Problem to work on:
An exact copy of all records is expected, minus the images.

[Recorded data]
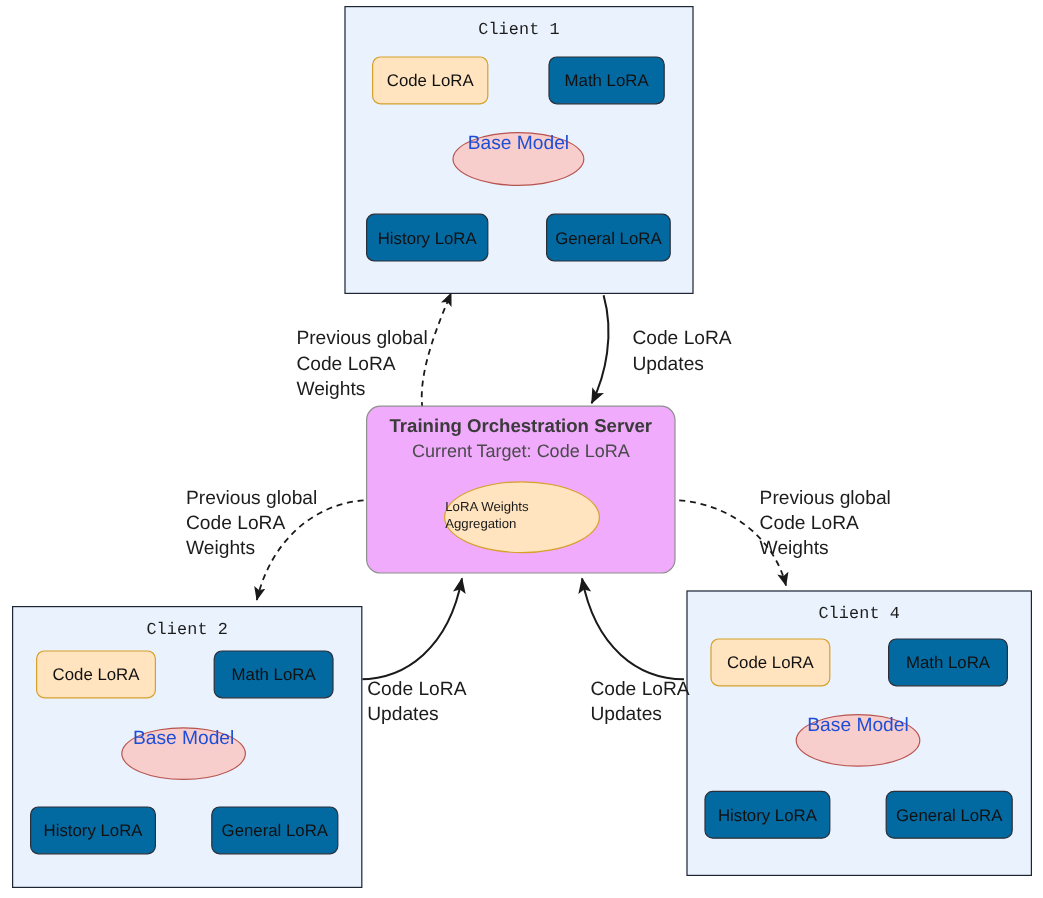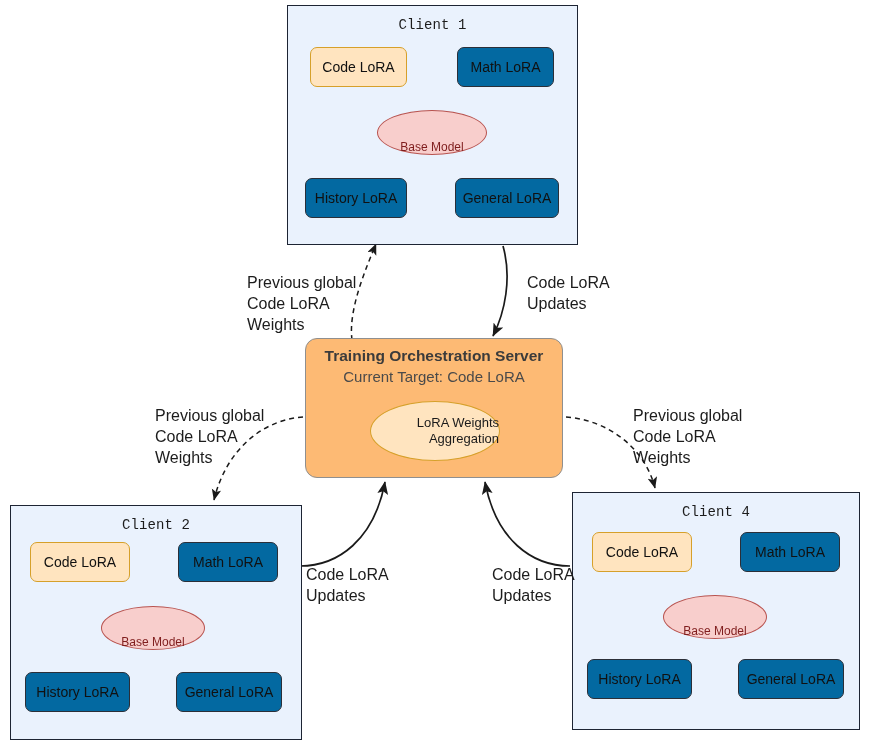--- a/index.html
+++ b/index.html
@@ -66,38 +66,38 @@
   .node.highlight {
     background: #ffe4bf;
     border-color: #d6a02a;
   }
 
   
   .ellipse-base {
     position: absolute;
     box-sizing: border-box;
     display: flex;
-    align-items: flex-end;
+    align-items: flex-start;
     justify-content: center;
     border-radius: 50%;
     background: #f8cecc;
     border: 1.6px solid #b85450;
-    font-size: 12px;
-    color: #7f1d1d;
+    font-size: 16px;
+    color: #1d4ed8;
   }
 
   
   .server-box {
     position: absolute;
     left: 305px;
     top: 338px;
     width: 258px;
     height: 140px;
     box-sizing: border-box;
-    background: #fdba74;
+    background: #f0abfc;
     border: 1.6px solid #8f8f8f;
     border-radius: 12px;
   }
   .server-title {
     position: absolute;
     top: 8px;
     left: 0;
     width: 100%;
     text-align: center;
     font-weight: bold;
@@ -115,26 +115,26 @@
   }
   .ellipse-agg {
     position: absolute;
     left: 64px;
     top: 62px;
     width: 130px;
     height: 60px;
     box-sizing: border-box;
     display: flex;
     flex-direction: column;
-    align-items: flex-end;
+    align-items: flex-start;
     justify-content: center;
     border-radius: 50%;
     background: #ffe4bf;
     border: 1.6px solid #d6a02a;
-    font-size: 13px;
+    font-size: 11px;
     color: #1a1a1a;
     line-height: 1.25;
   }
 
   
   .edge-label {
     position: absolute;
     font-size: 16px;
     color: #1c1c1c;
     line-height: 1.32;

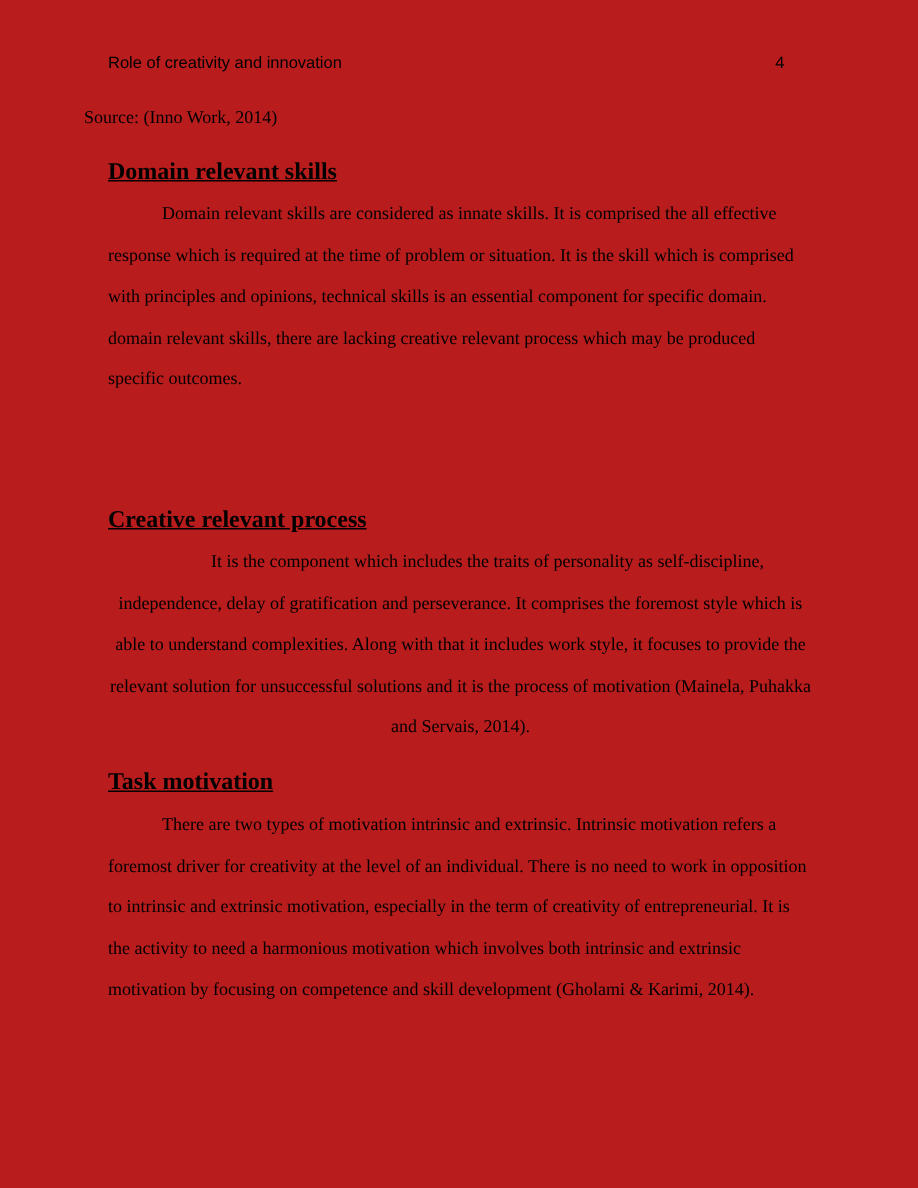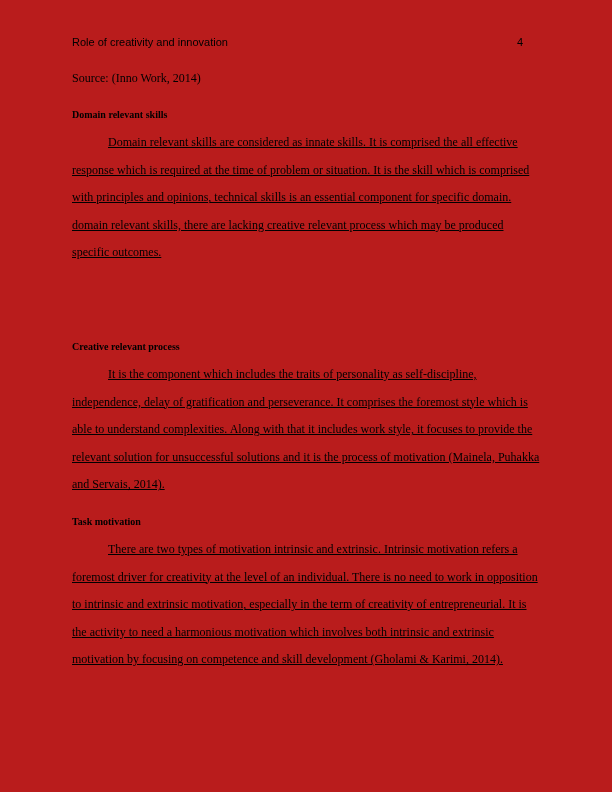--- a/index.html
+++ b/index.html
@@ -27,52 +27,52 @@
     font-family: "Liberation Sans", "DejaVu Sans", sans-serif;
     font-size: 11px;
     line-height: 14px;
     color: #000000;
   }
   .page-number {
     margin-right: 17px;
   }
   .source-line {
     position: absolute;
-    left: 72px;
+    left: 56px;
     top: 71px;
     font-size: 12px;
     line-height: 15px;
     white-space: nowrap;
     text-align: right;
   }
   .section-heading {
     position: absolute;
     left: 72px;
-    font-size: 10px;
+    font-size: 16px;
     font-weight: bold;
     line-height: 14px;
     white-space: nowrap;
+    text-decoration: underline;
   }
   .heading-domain   { top: 108px; }
   .heading-creative { top: 340px; }
   .heading-task     { top: 515px; }
   .paragraph {
     position: absolute;
     left: 72px;
     width: 470px;
     font-size: 12px;
     line-height: 27.6px;
   }
   .para-domain   { top: 129px; }
-  .para-creative { top: 361px; }
+  .para-creative { top: 361px; text-align: center; }
   .para-task     { top: 536px; }
   .para-line {
     white-space: nowrap;
     overflow: visible;
-    text-decoration: underline;
   }
   .paragraph .para-line:first-child {
     text-indent: 36px;
   }
 </style>
 </head>
 <body>
 
 <div class="page">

Exercise answer:
--- a/index.html
+++ b/index.html
@@ -66,38 +66,38 @@
   .node.highlight {
     background: #ffe4bf;
     border-color: #d6a02a;
   }
 
   
   .ellipse-base {
     position: absolute;
     box-sizing: border-box;
     display: flex;
-    align-items: flex-end;
+    align-items: flex-start;
     justify-content: center;
     border-radius: 50%;
     background: #f8cecc;
     border: 1.6px solid #b85450;
-    font-size: 12px;
-    color: #7f1d1d;
+    font-size: 16px;
+    color: #1d4ed8;
   }
 
   
   .server-box {
     position: absolute;
     left: 305px;
     top: 338px;
     width: 258px;
     height: 140px;
     box-sizing: border-box;
-    background: #fdba74;
+    background: #f0abfc;
     border: 1.6px solid #8f8f8f;
     border-radius: 12px;
   }
   .server-title {
     position: absolute;
     top: 8px;
     left: 0;
     width: 100%;
     text-align: center;
     font-weight: bold;
@@ -115,26 +115,26 @@
   }
   .ellipse-agg {
     position: absolute;
     left: 64px;
     top: 62px;
     width: 130px;
     height: 60px;
     box-sizing: border-box;
     display: flex;
     flex-direction: column;
-    align-items: flex-end;
+    align-items: flex-start;
     justify-content: center;
     border-radius: 50%;
     background: #ffe4bf;
     border: 1.6px solid #d6a02a;
-    font-size: 13px;
+    font-size: 11px;
     color: #1a1a1a;
     line-height: 1.25;
   }
 
   
   .edge-label {
     position: absolute;
     font-size: 16px;
     color: #1c1c1c;
     line-height: 1.32;

--- a/index.html
+++ b/index.html
@@ -27,52 +27,52 @@
     font-family: "Liberation Sans", "DejaVu Sans", sans-serif;
     font-size: 11px;
     line-height: 14px;
     color: #000000;
   }
   .page-number {
     margin-right: 17px;
   }
   .source-line {
     position: absolute;
-    left: 72px;
+    left: 56px;
     top: 71px;
     font-size: 12px;
     line-height: 15px;
     white-space: nowrap;
     text-align: right;
   }
   .section-heading {
     position: absolute;
     left: 72px;
-    font-size: 10px;
+    font-size: 16px;
     font-weight: bold;
     line-height: 14px;
     white-space: nowrap;
+    text-decoration: underline;
   }
   .heading-domain   { top: 108px; }
   .heading-creative { top: 340px; }
   .heading-task     { top: 515px; }
   .paragraph {
     position: absolute;
     left: 72px;
     width: 470px;
     font-size: 12px;
     line-height: 27.6px;
   }
   .para-domain   { top: 129px; }
-  .para-creative { top: 361px; }
+  .para-creative { top: 361px; text-align: center; }
   .para-task     { top: 536px; }
   .para-line {
     white-space: nowrap;
     overflow: visible;
-    text-decoration: underline;
   }
   .paragraph .para-line:first-child {
     text-indent: 36px;
   }
 </style>
 </head>
 <body>
 
 <div class="page">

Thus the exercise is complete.